Mahasiswa juga diminta melacak simtom fisik mereka masing-masing selama 1
bulan. Penelitian ini menunjukkan bahwa mahasiswa yang mempunyai nilai
optimisme lebih tinggi melaporkan gejala fisik yang lebih sedikit seperti
kelelahan, pusing, pegal-pegal, dan penglihatan yang kabur (Gejala pada subyek
penelitian di awal penelitian diperhitungkan secara statistik sehingga dapat
dikatakan bahwa studi tersebut semata-mata menunjukkan bahwa orang yang lebih
sehat lebih optimis).
e)
Dukungan Sosial
Peran dukungan social sebagai
penahan munculnya stres telah dibuktikan kebenarannya (misalnya, Wills &
Filer Fegan, 2001). Sebuah studi menunjukkan bahwa semakin luasnya jaringan
kontak sosial yang dimiliki seseorang berhubungan dengan semakin besarnya
resistansi/ketahanan terhadapa berkembangannya infeksi ketika seseorang terkena
virus flu biasa (Cohen, dkk, 1997). Para penyelidik percaya bahwa memiliki
kontak sosial yang luas membantu melindungi system kekebalan tubuh terhadap
stres.
f)
Identitas Etnik
Orang-orang Afrika-Amerika umumnya risiko lebih besar daripada
Eropa-Amerika dalam masalah kesehatan yang kronis seperti obesitas, hipertensi,
penyakit jantung, dan tipe-tipe kanker tertentu (Angier, 2000b; Ansderson,
1991). Stresor tertentu yang sering dihadapi oleh orang-orang Afrika-Amerika
seperti rasisme, kemiskinan, kekerasan dan kondisi kehidupan yang padat, akan
mengakibatkan tingginya risiko masalah kesehatan (Ansderson, 1991). Akan
tetapi, orang-orang Afrika-Amerika sering manunjukkan ketahanan yang tinggi
terhadap stres (Cutrona dkk, 2000). Faktor-faktor yang dapat menahan stres pada
orang-orang Afrika-Amerika di antaranya adalah jaringan social keluarga yang
kuat, teman, keyakinan seseorang terhadap kemampuan dirinya dalam menghadapi
stres (self-efficacy), keterampilan coping, serta identitas
etnik.
BAB III
PENUTUP
Kesimpulan
Stres adalah tekanan internal maupun eksternal serta kondisi
bermasalah lainnya dalam kehidupan (an I nternal and eksternal pressure and
other troublesome condition in life). Dalam kamus psikologi (Chaplin, 2002)

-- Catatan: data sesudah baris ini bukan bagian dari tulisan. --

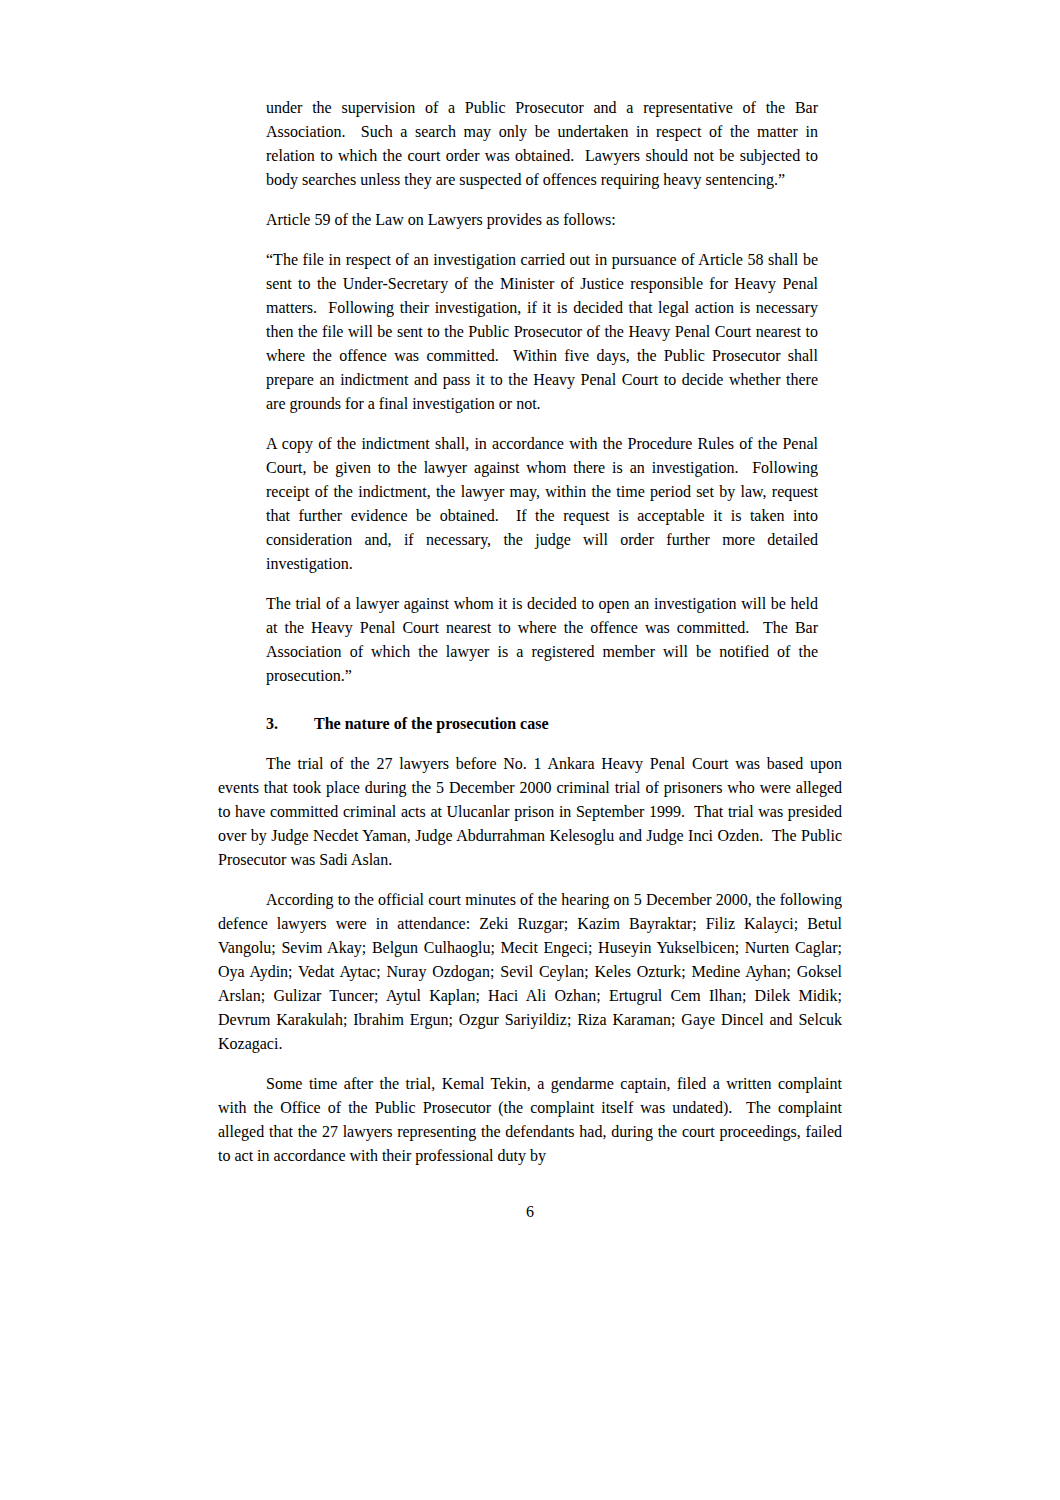under the supervision of a Public Prosecutor and a representative of the Bar Association. Such a search may only be undertaken in respect of the matter in relation to which the court order was obtained. Lawyers should not be subjected to body searches unless they are suspected of offences requiring heavy sentencing.”
Article 59 of the Law on Lawyers provides as follows:
“The file in respect of an investigation carried out in pursuance of Article 58 shall be sent to the Under-Secretary of the Minister of Justice responsible for Heavy Penal matters. Following their investigation, if it is decided that legal action is necessary then the file will be sent to the Public Prosecutor of the Heavy Penal Court nearest to where the offence was committed. Within five days, the Public Prosecutor shall prepare an indictment and pass it to the Heavy Penal Court to decide whether there are grounds for a final investigation or not.
A copy of the indictment shall, in accordance with the Procedure Rules of the Penal Court, be given to the lawyer against whom there is an investigation. Following receipt of the indictment, the lawyer may, within the time period set by law, request that further evidence be obtained. If the request is acceptable it is taken into consideration and, if necessary, the judge will order further more detailed investigation.
The trial of a lawyer against whom it is decided to open an investigation will be held at the Heavy Penal Court nearest to where the offence was committed. The Bar Association of which the lawyer is a registered member will be notified of the prosecution.”
3. The nature of the prosecution case
The trial of the 27 lawyers before No. 1 Ankara Heavy Penal Court was based upon events that took place during the 5 December 2000 criminal trial of prisoners who were alleged to have committed criminal acts at Ulucanlar prison in September 1999. That trial was presided over by Judge Necdet Yaman, Judge Abdurrahman Kelesoglu and Judge Inci Ozden. The Public Prosecutor was Sadi Aslan.
According to the official court minutes of the hearing on 5 December 2000, the following defence lawyers were in attendance: Zeki Ruzgar; Kazim Bayraktar; Filiz Kalayci; Betul Vangolu; Sevim Akay; Belgun Culhaoglu; Mecit Engeci; Huseyin Yukselbicen; Nurten Caglar; Oya Aydin; Vedat Aytac; Nuray Ozdogan; Sevil Ceylan; Keles Ozturk; Medine Ayhan; Goksel Arslan; Gulizar Tuncer; Aytul Kaplan; Haci Ali Ozhan; Ertugrul Cem Ilhan; Dilek Midik; Devrum Karakulah; Ibrahim Ergun; Ozgur Sariyildiz; Riza Karaman; Gaye Dincel and Selcuk Kozagaci.
Some time after the trial, Kemal Tekin, a gendarme captain, filed a written complaint with the Office of the Public Prosecutor (the complaint itself was undated). The complaint alleged that the 27 lawyers representing the defendants had, during the court proceedings, failed to act in accordance with their professional duty by
6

stres merupakan suatu keadaan tertekan baik itu secara fisisk maupun psikologis.
Stressor sebagai pemicu stres jenisnya
bervariasi antar individu. Stressor yang sama belum tentu memiliki pengaruh
stres yang sama bagi orang yang berbeda, sehingga kemampuan mengatasi satu
kondisi yang sama juga berbeda antara satu orang dengan orang lainnya (Wallace,
2007).
Stres yang terjadi pada individu menyebabkan banyak perilaku
abnormal. Strategi untuk meminimalisir stres dalam psikologi dijelaskan dengan
detail yaitu secara kognitif dan psikologis sehingga individu dapat
mengaplikasikan dalam kehidupan sehari-hari jika mereka mengalami stres.
DAFTAR PUSTAKA
Jefrey
S. Nevid, dkk. 2009. Psikologi Abnormal. Jakarta : Erlangga.